* [Problem statement]
Except for the pictures, output the records in full and exactly.

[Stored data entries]
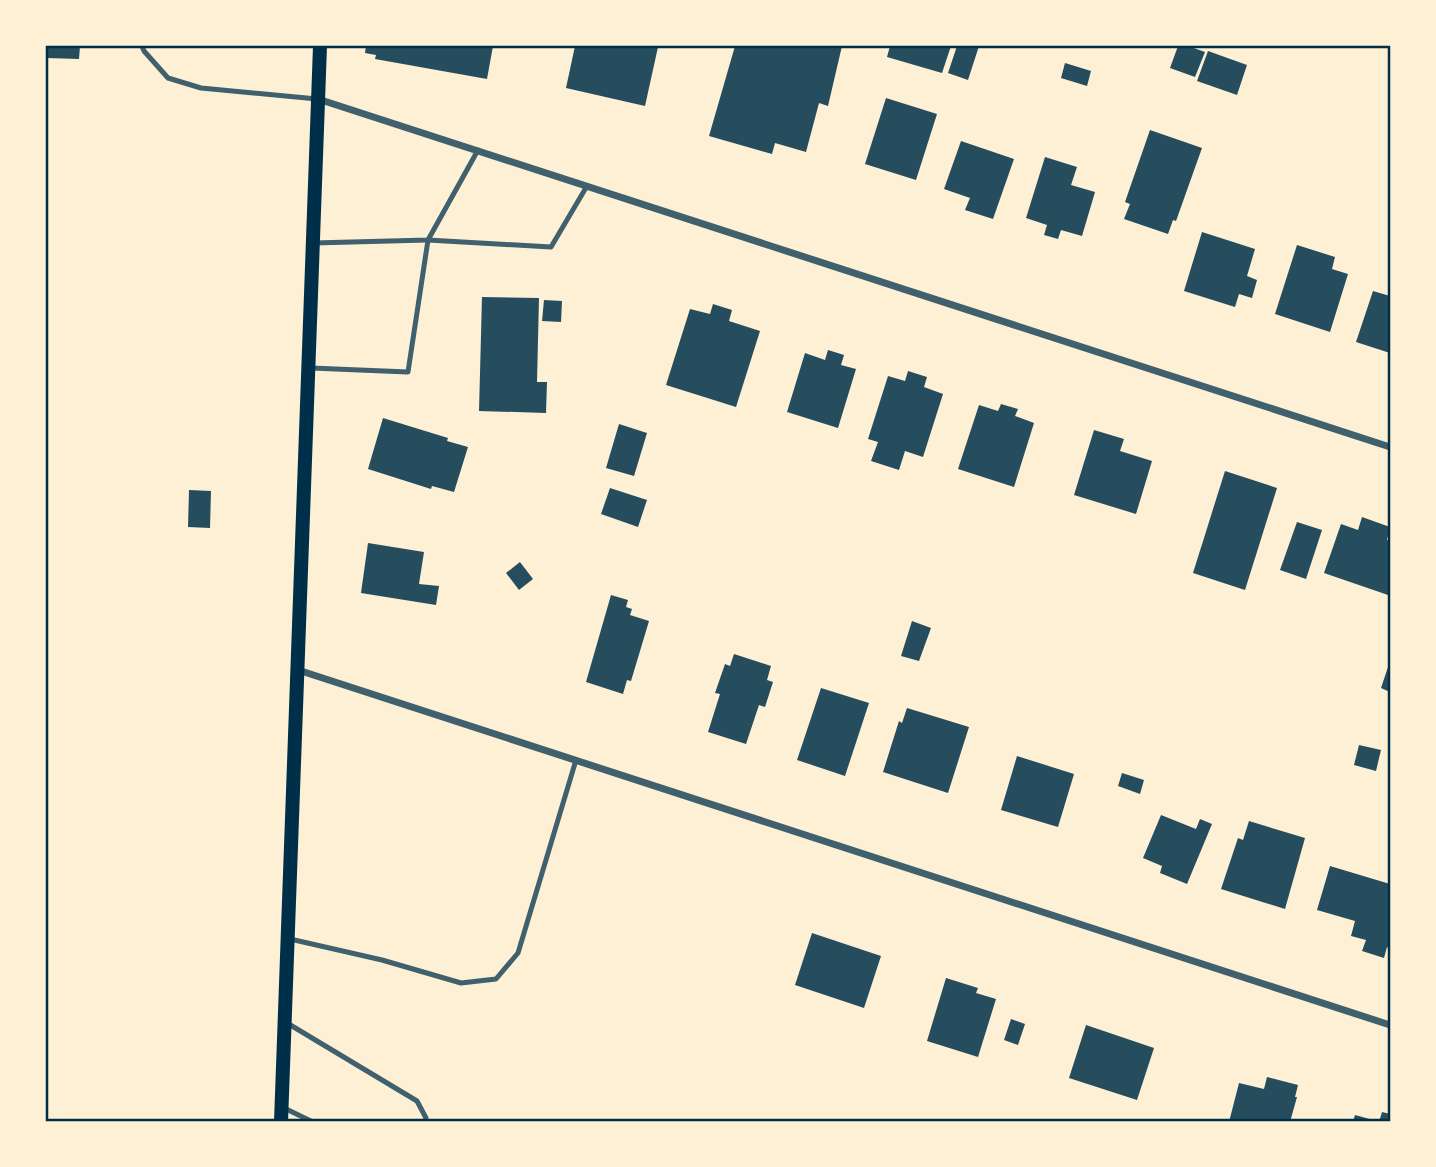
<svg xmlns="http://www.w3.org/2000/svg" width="1436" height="1167" font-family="'Noto Sans',sans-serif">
  <rect width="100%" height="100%" fill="#fdf0d5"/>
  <!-- building -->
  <g fill="#264d5e">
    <path d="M46 46H80L79 59 46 58Z"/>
    <path d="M366 46H493L487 79 375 59 376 55 365 53Z"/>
    <path d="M575 46H651L658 47 645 106 566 88Z"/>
    <path d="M735 46H842L828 106 819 103 806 152 775 143 772 154 709 136Z"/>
    <path d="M890 46H951L942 73 887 57Z"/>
    <path d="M957 46H979L968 80 948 73Z"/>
    <path d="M1178 46H1188L1205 52 1195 77 1170 68Z"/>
    <path d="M1208 51 1247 65 1237 95 1197 81Z"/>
    <path d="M1065 63 1091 71 1087 86 1061 78Z"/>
    <path d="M886 98 937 114 916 180 865 164Z"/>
    <path d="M1150 130 1202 148 1176 221 1173 220 1168 234 1124 219 1130 204 1125 202Z"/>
    <path d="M961 141 1014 159 993 219 965 210 970 198 944 189Z"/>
    <path d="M1045 157 1077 167 1071 185 1095 192 1082 236 1061 230 1058 239 1044 235 1047 225 1026 218Z"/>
    <path d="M1202 232 1255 249 1247 276 1257 280 1252 298 1239 294 1235 307 1184 291Z"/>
    <path d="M1297 245 1335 257 1332 269 1348 274 1330 332 1275 314Z"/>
    <path d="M1373 291 1390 296V353L1356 342Z"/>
    <path d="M482 297 539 298 537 382H547L546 413 479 411Z"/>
    <path d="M544 300 562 301 561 322 542 321Z"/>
    <path d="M713 304 732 310 729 321 760 331 736 407 666 385 690 309 710 314Z"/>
    <path d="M828 350 844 355 841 365 856 369 838 428 787 412 805 353 825 360Z"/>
    <path d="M908 371 927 377 924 387 943 394 923 457 905 451 899 470 871 461 878 442 868 439 888 376 905 381Z"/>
    <path d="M1001 404 1018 409 1015 416 1034 423 1014 487 958 469 979 405 998 411Z"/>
    <path d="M383 418 448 438 447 441 468 447 454 492 432 486 431 489 368 469Z"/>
    <path d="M619 424 647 433 634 476 606 468Z"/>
    <path d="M1094 430 1124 439 1120 451 1152 461 1136 514 1074 495Z"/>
    <path d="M1225 471 1277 488 1245 590 1193 573Z"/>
    <path d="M610 488 647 500 638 527 601 514Z"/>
    <path d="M189 490 211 491 210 528 188 527Z"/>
    <path d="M1362 517 1390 527 1387 540 1390 541V588L1388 595 1324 573 1341 524 1358 530Z"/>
    <path d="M1297 522 1322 530 1306 579 1280 570Z"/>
    <path d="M368 543 424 552 419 584 439 586 436 605 361 593Z"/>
    <path d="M520 562 533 579 519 590 506 573Z"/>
    <path d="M611 595 628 600 626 607 632 609 630 615 649 621 631 681 627 680 623 694 586 682Z"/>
    <path d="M912 621 931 628 919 661 901 656Z"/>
    <path d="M734 654 771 666 767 680 773 682 765 707 759 705 746 744 708 732 720 694 715 693 725 664 730 666Z"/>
    <path d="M1388 667 1390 668V692L1381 688Z"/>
    <path d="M821 688 869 703 845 776 797 760Z"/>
    <path d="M907 708 969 727 948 793 883 772 899 721 902 723Z"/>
    <path d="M1359 745 1381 750 1376 771 1354 765Z"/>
    <path d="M1017 756 1074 774 1058 827 1001 810Z"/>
    <path d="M1122 773 1144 780 1140 794 1118 786Z"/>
    <path d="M1161 815 1196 829 1200 819 1212 824 1187 884 1160 873 1162 866 1143 858Z"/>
    <path d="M1249 821 1305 838 1285 909 1221 889 1238 838 1243 840Z"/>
    <path d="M1330 866 1390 884V949L1387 947 1384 958 1362 951 1366 940 1351 936 1355 921 1317 910Z"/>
    <path d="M812 933 881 956 864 1008 795 985Z"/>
    <path d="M946 978 978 988 976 993 996 999 978 1057 927 1041Z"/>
    <path d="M1011 1019 1025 1024 1018 1045 1004 1040Z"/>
    <path d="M1086 1025 1154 1048 1137 1100 1069 1078Z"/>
    <path d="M1267 1077 1298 1085 1295 1097H1297L1290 1122H1229L1239 1083 1264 1089Z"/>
    <path d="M1382 1112 1390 1114V1122H1379Z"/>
    <path d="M1355 1115 1377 1121V1122H1353Z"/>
  </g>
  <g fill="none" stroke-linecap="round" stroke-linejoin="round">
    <!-- service -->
    <g stroke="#3f606c" stroke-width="5">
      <path d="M142 46 144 51 168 78 201 88 317 99"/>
      <path d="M313 243 428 240 478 150"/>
      <path d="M311 368 408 372 428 240 551 247 587 186"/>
      <path d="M290 939 382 960 461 983 496 979 518 953 576 760"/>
      <path d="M287 1023 417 1101 426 1118 425 1122"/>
      <path d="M284 1108 313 1122"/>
    </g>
    <!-- minor -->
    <g stroke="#3f606c" stroke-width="7">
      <path d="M318 99 1390 447"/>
      <path d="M298 670 1390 1025"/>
    </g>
    <!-- secondary -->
    <path stroke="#003049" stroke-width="14" d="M281 1122 320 46"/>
  </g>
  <!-- border -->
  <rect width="1436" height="1167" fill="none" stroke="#fdf0d5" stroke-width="94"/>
  <rect x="47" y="47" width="1342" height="1073" fill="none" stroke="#003049" stroke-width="2.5"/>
</svg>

* [Exercise response]
<svg xmlns="http://www.w3.org/2000/svg" width="1436" height="1167" font-family="'Noto Sans',sans-serif">
  <rect width="100%" height="100%" fill="#fdf0d5"/>
  <!-- building -->
  <g fill="#264d5e">
    <path d="M46 46H80L79 59 46 58Z"/>
    <path d="M366 46H493L487 79 375 59 376 55 365 53Z"/>
    <path d="M575 46H651L658 47 645 106 566 88Z"/>
    <path d="M735 46H842L828 106 819 103 806 152 775 143 772 154 709 136Z"/>
    <path d="M890 46H951L942 73 887 57Z"/>
    <path d="M957 46H979L968 80 948 73Z"/>
    <path d="M1178 46H1188L1205 52 1195 77 1170 68Z"/>
    <path d="M1208 51 1247 65 1237 95 1197 81Z"/>
    <path d="M1065 63 1091 71 1087 86 1061 78Z"/>
    <path d="M886 98 937 114 916 180 865 164Z"/>
    <path d="M1150 130 1202 148 1176 221 1173 220 1168 234 1124 219 1130 204 1125 202Z"/>
    <path d="M961 141 1014 159 993 219 965 210 970 198 944 189Z"/>
    <path d="M1045 157 1077 167 1071 185 1095 192 1082 236 1061 230 1058 239 1044 235 1047 225 1026 218Z"/>
    <path d="M1202 232 1255 249 1247 276 1257 280 1252 298 1239 294 1235 307 1184 291Z"/>
    <path d="M1297 245 1335 257 1332 269 1348 274 1330 332 1275 314Z"/>
    <path d="M1373 291 1390 296V353L1356 342Z"/>
    <path d="M482 297 539 298 537 382H547L546 413 479 411Z"/>
    <path d="M544 300 562 301 561 322 542 321Z"/>
    <path d="M713 304 732 310 729 321 760 331 736 407 666 385 690 309 710 314Z"/>
    <path d="M828 350 844 355 841 365 856 369 838 428 787 412 805 353 825 360Z"/>
    <path d="M908 371 927 377 924 387 943 394 923 457 905 451 899 470 871 461 878 442 868 439 888 376 905 381Z"/>
    <path d="M1001 404 1018 409 1015 416 1034 423 1014 487 958 469 979 405 998 411Z"/>
    <path d="M383 418 448 438 447 441 468 447 454 492 432 486 431 489 368 469Z"/>
    <path d="M619 424 647 433 634 476 606 468Z"/>
    <path d="M1094 430 1124 439 1120 451 1152 461 1136 514 1074 495Z"/>
    <path d="M1225 471 1277 488 1245 590 1193 573Z"/>
    <path d="M610 488 647 500 638 527 601 514Z"/>
    <path d="M189 490 211 491 210 528 188 527Z"/>
    <path d="M1362 517 1390 527 1387 540 1390 541V588L1388 595 1324 573 1341 524 1358 530Z"/>
    <path d="M1297 522 1322 530 1306 579 1280 570Z"/>
    <path d="M368 543 424 552 419 584 439 586 436 605 361 593Z"/>
    <path d="M520 562 533 579 519 590 506 573Z"/>
    <path d="M611 595 628 600 626 607 632 609 630 615 649 621 631 681 627 680 623 694 586 682Z"/>
    <path d="M912 621 931 628 919 661 901 656Z"/>
    <path d="M734 654 771 666 767 680 773 682 765 707 759 705 746 744 708 732 720 694 715 693 725 664 730 666Z"/>
    <path d="M1388 667 1390 668V692L1381 688Z"/>
    <path d="M821 688 869 703 845 776 797 760Z"/>
    <path d="M907 708 969 727 948 793 883 772 899 721 902 723Z"/>
    <path d="M1359 745 1381 750 1376 771 1354 765Z"/>
    <path d="M1017 756 1074 774 1058 827 1001 810Z"/>
    <path d="M1122 773 1144 780 1140 794 1118 786Z"/>
    <path d="M1161 815 1196 829 1200 819 1212 824 1187 884 1160 873 1162 866 1143 858Z"/>
    <path d="M1249 821 1305 838 1285 909 1221 889 1238 838 1243 840Z"/>
    <path d="M1330 866 1390 884V949L1387 947 1384 958 1362 951 1366 940 1351 936 1355 921 1317 910Z"/>
    <path d="M812 933 881 956 864 1008 795 985Z"/>
    <path d="M946 978 978 988 976 993 996 999 978 1057 927 1041Z"/>
    <path d="M1011 1019 1025 1024 1018 1045 1004 1040Z"/>
    <path d="M1086 1025 1154 1048 1137 1100 1069 1078Z"/>
    <path d="M1267 1077 1298 1085 1295 1097H1297L1290 1122H1229L1239 1083 1264 1089Z"/>
    <path d="M1382 1112 1390 1114V1122H1379Z"/>
    <path d="M1355 1115 1377 1121V1122H1353Z"/>
  </g>
  <g fill="none" stroke-linecap="round" stroke-linejoin="round">
    <!-- service -->
    <g stroke="#3f606c" stroke-width="5">
      <path d="M142 46 144 51 168 78 201 88 317 99"/>
      <path d="M313 243 428 240 478 150"/>
      <path d="M311 368 408 372 428 240 551 247 587 186"/>
      <path d="M290 939 382 960 461 983 496 979 518 953 576 760"/>
      <path d="M287 1023 417 1101 426 1118 425 1122"/>
      <path d="M284 1108 313 1122"/>
    </g>
    <!-- minor -->
    <g stroke="#3f606c" stroke-width="7">
      <path d="M318 99 1390 447"/>
      <path d="M298 670 1390 1025"/>
    </g>
    <!-- secondary -->
    <path stroke="#003049" stroke-width="14" d="M281 1122 320 46"/>
  </g>
  <!-- border -->
  <rect width="1436" height="1167" fill="none" stroke="#fdf0d5" stroke-width="94"/>
  <rect x="47" y="47" width="1342" height="1073" fill="none" stroke="#003049" stroke-width="2.5"/>
</svg>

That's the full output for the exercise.